→ **THE TASK**
Please work out how many lines include the word "output" in the entries, and reply with only the count.

→ **TASK MATERIAL**

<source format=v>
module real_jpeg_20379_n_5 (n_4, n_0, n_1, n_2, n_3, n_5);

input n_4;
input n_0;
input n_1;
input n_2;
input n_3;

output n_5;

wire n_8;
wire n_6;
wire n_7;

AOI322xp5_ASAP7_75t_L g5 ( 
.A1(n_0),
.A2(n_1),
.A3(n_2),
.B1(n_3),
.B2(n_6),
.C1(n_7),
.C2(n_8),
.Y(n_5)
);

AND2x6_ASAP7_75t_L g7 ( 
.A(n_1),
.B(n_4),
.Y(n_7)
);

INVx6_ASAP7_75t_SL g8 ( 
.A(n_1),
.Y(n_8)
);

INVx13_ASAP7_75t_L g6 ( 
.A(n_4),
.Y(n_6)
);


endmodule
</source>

---

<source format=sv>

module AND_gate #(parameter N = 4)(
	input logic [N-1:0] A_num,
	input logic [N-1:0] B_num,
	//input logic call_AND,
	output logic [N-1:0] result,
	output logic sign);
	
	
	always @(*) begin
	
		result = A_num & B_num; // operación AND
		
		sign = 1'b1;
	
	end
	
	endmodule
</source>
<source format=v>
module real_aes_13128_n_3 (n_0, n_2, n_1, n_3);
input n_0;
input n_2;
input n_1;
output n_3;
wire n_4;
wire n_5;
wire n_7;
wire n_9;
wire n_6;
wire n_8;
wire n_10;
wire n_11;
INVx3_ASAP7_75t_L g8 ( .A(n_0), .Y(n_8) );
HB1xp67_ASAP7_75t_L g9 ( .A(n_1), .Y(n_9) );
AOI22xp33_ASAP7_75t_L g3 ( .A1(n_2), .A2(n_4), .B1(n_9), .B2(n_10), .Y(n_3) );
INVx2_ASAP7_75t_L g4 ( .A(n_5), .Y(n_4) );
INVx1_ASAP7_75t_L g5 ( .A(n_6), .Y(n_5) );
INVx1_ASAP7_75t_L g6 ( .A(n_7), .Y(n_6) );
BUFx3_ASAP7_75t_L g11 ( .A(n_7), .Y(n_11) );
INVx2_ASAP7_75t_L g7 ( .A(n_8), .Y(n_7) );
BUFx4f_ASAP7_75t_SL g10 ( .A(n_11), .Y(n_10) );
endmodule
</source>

→ **EXERCISE ANSWER**
4